While the hearts soak, chop the onions and remove the stones from the plums and cut each into 6 wedges.
Remove the hearts from the water, pat them dry and dredge the pieces in flour. Brown in hot butter and season with salt and pepper.
Add the plums and the onion and then the wine. Simmer until the liquid is reduced by about 1/3.
Add the broth or water to cover and cook for 1-2 hours (depending on the thickness of the heart pieces and whether they were from an adult sheep or a lamb, or you could just compromise and cook them for 1 1/2 hours).
Make a paste from the cornstarch/potato starch and cold water and stir into the sauce until it is thickened to your liking (Maizena can be poured directly into the liquid to be thickened).
Serve with parsley and fresh vegetables.
To serve 6:
6 lamb's or sheep's hearts
100 g flour
butter for frying
salt and pepper
6 well ripe plums (it doesn't say which kind, but the photo with the recipe shows red plums with yellow flesh - BTW, don't expect to see any such thing when the dish is cooked, since the luscious plum wedges shown in the image are a fiction of food photography)
1 large yellow onion, chopped
100 ml sweet white wine
meat broth (e.g. lamb, chicken or vegetable) or water
2 tbsp cornstarch (or potato starch, or Maizena sauce thickener)
First, here's how I had to compromise on the recipe: The week before I made it, I saw at least three varieties of plums in every food shop I entered and they always seemed to be so ripe as to be on the verge of becoming liquid inside their skins. The day I actually went to buy them all I could find were rock-hard purple plums, the kind which seem to go from hard to spoiled overnight and never really have a nice flavour. I used them anyway and near the end of the cooking time I could hardly taste them at all. I don't know what genius was watching over me but all of a sudden I had the idea of adding a dash of soy sauce. It was done purely to try to improve the rather bland flavour with a bit of salty soyness, but after about 10 minutes more cooking I thickened the sauce and tasted it and found it bursting with a plummy sweetness, well-balanced against a slightly salty note with gamy undertones. I think the MSG in the soy sauce must have brought out the umami flavour in the sauce and amplified the plum flavour. Anyway, you shouldn't have to worry about adding MSG if you use properly ripe plums.
Oh, and I used water and not broth, which may have had some effect as well.
To make the dish:
Trim the fat from the hearts and slice each lengthwise into 6-7 wedges. Wash and then soak under running cold water for 2 hours.

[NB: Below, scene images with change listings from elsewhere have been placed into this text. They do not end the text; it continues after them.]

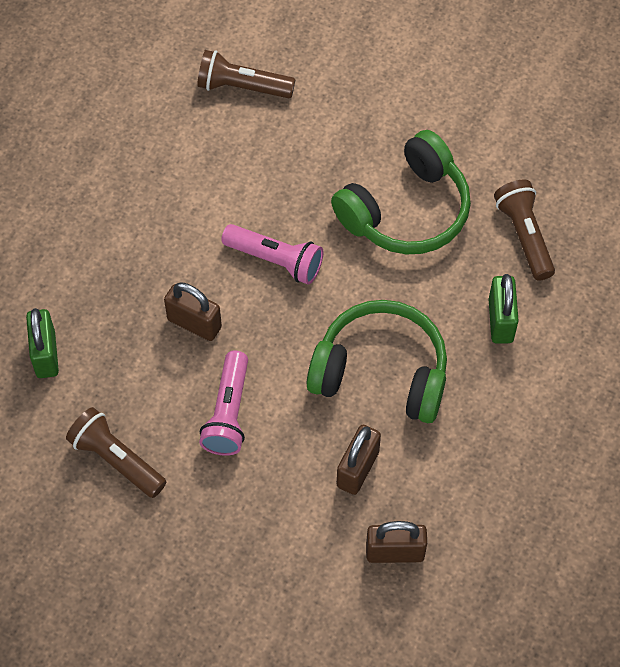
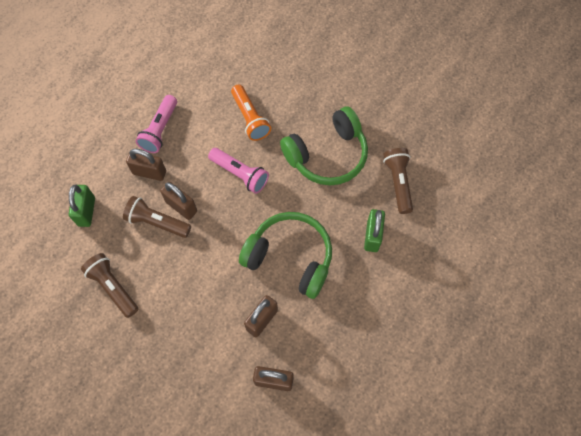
camera: 10 degrees right, 5 degrees up
brown flashlight [197,50,295,98] -> brown flashlight moved to [123,196,191,238]
pink flashlight [199,351,248,456] -> pink flashlight moved to [136,95,177,153]
none -> brown padlock [126,149,166,181]
none -> orange flashlight [231,84,271,141]

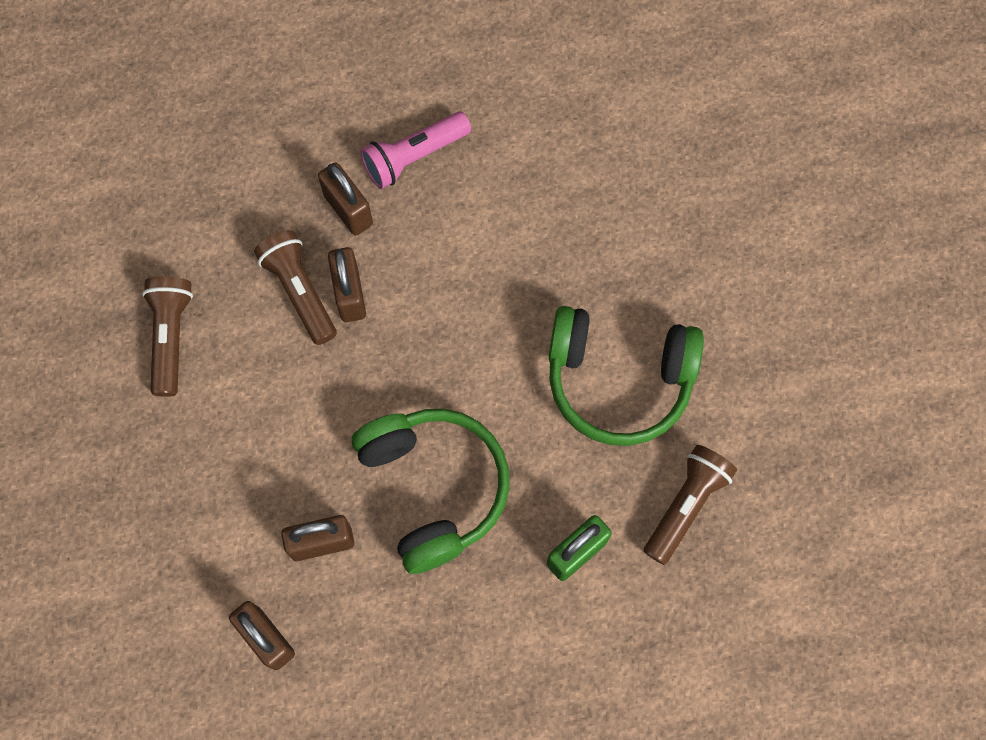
camera: 40 degrees right, 5 degrees up
green padlock [69,184,95,227] -> none
pink flashlight [208,148,269,194] -> none
orange flashlight [231,84,271,141] -> none

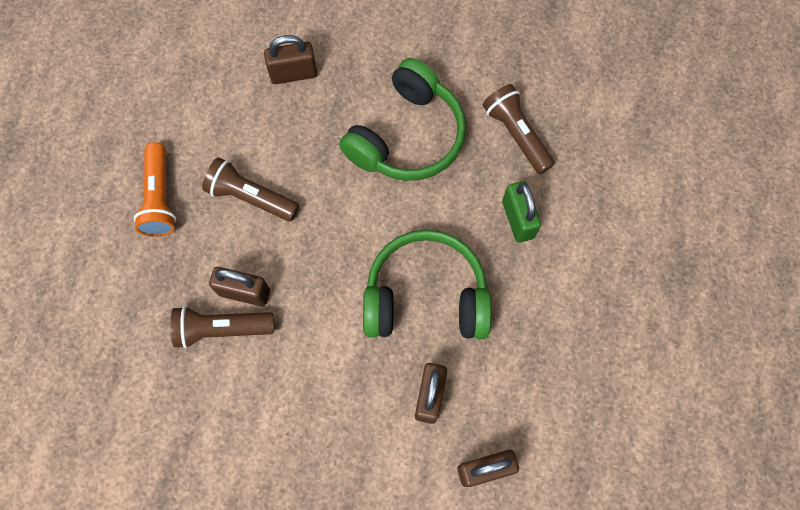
camera: 65 degrees left, 0 degrees up
brown flashlight [142,276,193,397] -> brown flashlight moved to [202,157,299,222]
brown padlock [318,163,373,235] -> brown padlock moved to [264,35,317,84]
pink flashlight [360,112,471,189] -> orange flashlight [134,142,176,237]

While the hearts soak, chop the onions and remove the stones from the plums and cut each into 6 wedges.
Remove the hearts from the water, pat them dry and dredge the pieces in flour. Brown in hot butter and season with salt and pepper.
Add the plums and the onion and then the wine. Simmer until the liquid is reduced by about 1/3.
Add the broth or water to cover and cook for 1-2 hours (depending on the thickness of the heart pieces and whether they were from an adult sheep or a lamb, or you could just compromise and cook them for 1 1/2 hours).
Make a paste from the cornstarch/potato starch and cold water and stir into the sauce until it is thickened to your liking (Maizena can be poured directly into the liquid to be thickened).
Serve with parsley and fresh vegetables.